Task to complete: Output, word for word, the line that contains "Central Youth Club LTD" and all lines following it to the end of the listing. Drop the pictures.

[[ Entries shown open ]]

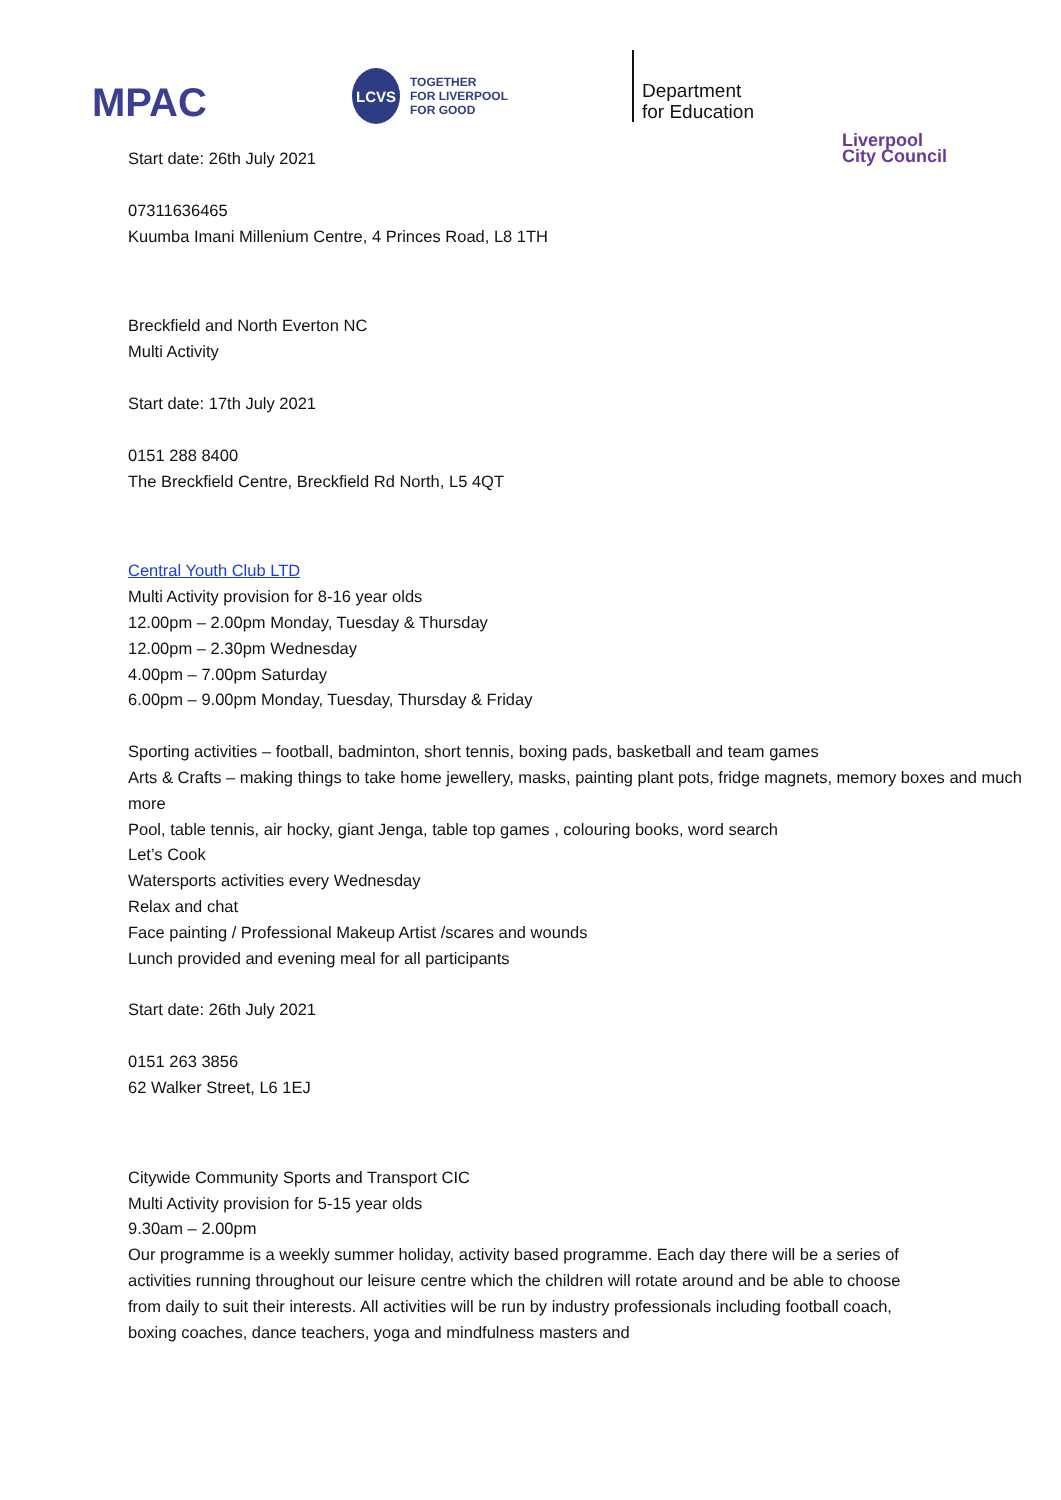MPAC
LCVS
TOGETHER
FOR LIVERPOOL
FOR GOOD
Department
for Education
Liverpool
City Council
Start date: 26th July 2021
07311636465
Kuumba Imani Millenium Centre, 4 Princes Road, L8 1TH
Breckfield and North Everton NC
Multi Activity
Start date: 17th July 2021
0151 288 8400
The Breckfield Centre, Breckfield Rd North, L5 4QT
Central Youth Club LTD
Multi Activity provision for 8-16 year olds
12.00pm – 2.00pm Monday, Tuesday & Thursday
12.00pm – 2.30pm Wednesday
4.00pm – 7.00pm Saturday
6.00pm – 9.00pm Monday, Tuesday, Thursday & Friday
Sporting activities – football, badminton, short tennis, boxing pads, basketball and team games
Arts & Crafts – making things to take home jewellery, masks, painting plant pots, fridge magnets, memory boxes and much more
Pool, table tennis, air hocky, giant Jenga, table top games , colouring books, word search
Let’s Cook
Watersports activities every Wednesday
Relax and chat
Face painting / Professional Makeup Artist /scares and wounds
Lunch provided and evening meal for all participants
Start date: 26th July 2021
0151 263 3856
62 Walker Street, L6 1EJ
Citywide Community Sports and Transport CIC
Multi Activity provision for 5-15 year olds
9.30am – 2.00pm
Our programme is a weekly summer holiday, activity based programme. Each day there will be a series of activities running throughout our leisure centre which the children will rotate around and be able to choose from daily to suit their interests. All activities will be run by industry professionals including football coach, boxing coaches, dance teachers, yoga and mindfulness masters and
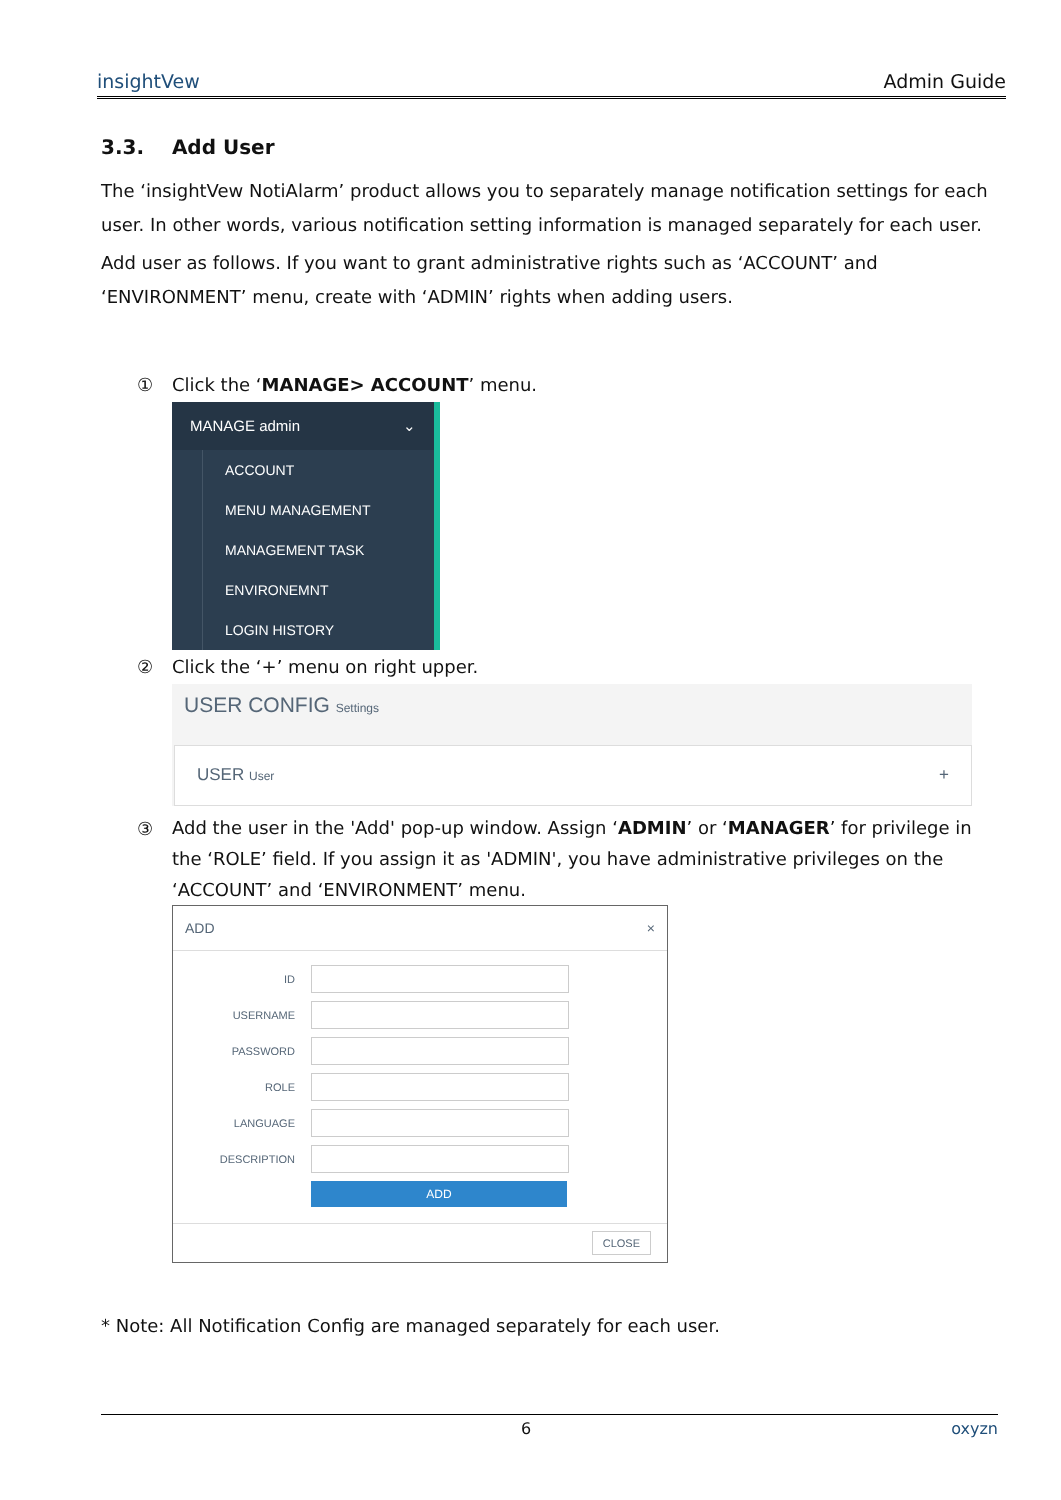insightVew Admin Guide
3.3. Add User
The ‘insightVew NotiAlarm’ product allows you to separately manage notification settings for each user. In other words, various notification setting information is managed separately for each user.
Add user as follows. If you want to grant administrative rights such as ‘ACCOUNT’ and ‘ENVIRONMENT’ menu, create with ‘ADMIN’ rights when adding users.
① Click the ‘MANAGE> ACCOUNT’ menu.
MANAGE admin ⌄
ACCOUNT
MENU MANAGEMENT
MANAGEMENT TASK
ENVIRONEMNT
LOGIN HISTORY
② Click the ‘+’ menu on right upper.
USER CONFIG Settings
USER User +
③ Add the user in the 'Add' pop-up window. Assign ‘ADMIN’ or ‘MANAGER’ for privilege in the ‘ROLE’ field. If you assign it as 'ADMIN', you have administrative privileges on the ‘ACCOUNT’ and ‘ENVIRONMENT’ menu.
ADD ×
ID
USERNAME
PASSWORD
ROLE
LANGUAGE
DESCRIPTION
ADD
CLOSE
* Note: All Notification Config are managed separately for each user.
6 oxyzn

[[ Entries shown closed ]]

Your solution:
Central Youth Club LTD
Multi Activity provision for 8-16 year olds
12.00pm – 2.00pm Monday, Tuesday & Thursday
12.00pm – 2.30pm Wednesday
4.00pm – 7.00pm Saturday
6.00pm – 9.00pm Monday, Tuesday, Thursday & Friday
Sporting activities – football, badminton, short tennis, boxing pads, basketball and team games
Arts & Crafts – making things to take home jewellery, masks, painting plant pots, fridge magnets, memory boxes and much more
Pool, table tennis, air hocky, giant Jenga, table top games , colouring books, word search
Let’s Cook
Watersports activities every Wednesday
Relax and chat
Face painting / Professional Makeup Artist /scares and wounds
Lunch provided and evening meal for all participants
Start date: 26th July 2021
0151 263 3856
62 Walker Street, L6 1EJ
Citywide Community Sports and Transport CIC
Multi Activity provision for 5-15 year olds
9.30am – 2.00pm
Our programme is a weekly summer holiday, activity based programme. Each day there will be a series of activities running throughout our leisure centre which the children will rotate around and be able to choose from daily to suit their interests. All activities will be run by industry professionals including football coach, boxing coaches, dance teachers, yoga and mindfulness masters and
insightVew Admin Guide
3.3. Add User
The ‘insightVew NotiAlarm’ product allows you to separately manage notification settings for each user. In other words, various notification setting information is managed separately for each user.
Add user as follows. If you want to grant administrative rights such as ‘ACCOUNT’ and ‘ENVIRONMENT’ menu, create with ‘ADMIN’ rights when adding users.
① Click the ‘MANAGE> ACCOUNT’ menu.
MANAGE admin ⌄
ACCOUNT
MENU MANAGEMENT
MANAGEMENT TASK
ENVIRONEMNT
LOGIN HISTORY
② Click the ‘+’ menu on right upper.
USER CONFIG Settings
USER User +
③ Add the user in the 'Add' pop-up window. Assign ‘ADMIN’ or ‘MANAGER’ for privilege in the ‘ROLE’ field. If you assign it as 'ADMIN', you have administrative privileges on the ‘ACCOUNT’ and ‘ENVIRONMENT’ menu.
ADD ×
ID
USERNAME
PASSWORD
ROLE
LANGUAGE
DESCRIPTION
ADD
CLOSE
* Note: All Notification Config are managed separately for each user.
6 oxyzn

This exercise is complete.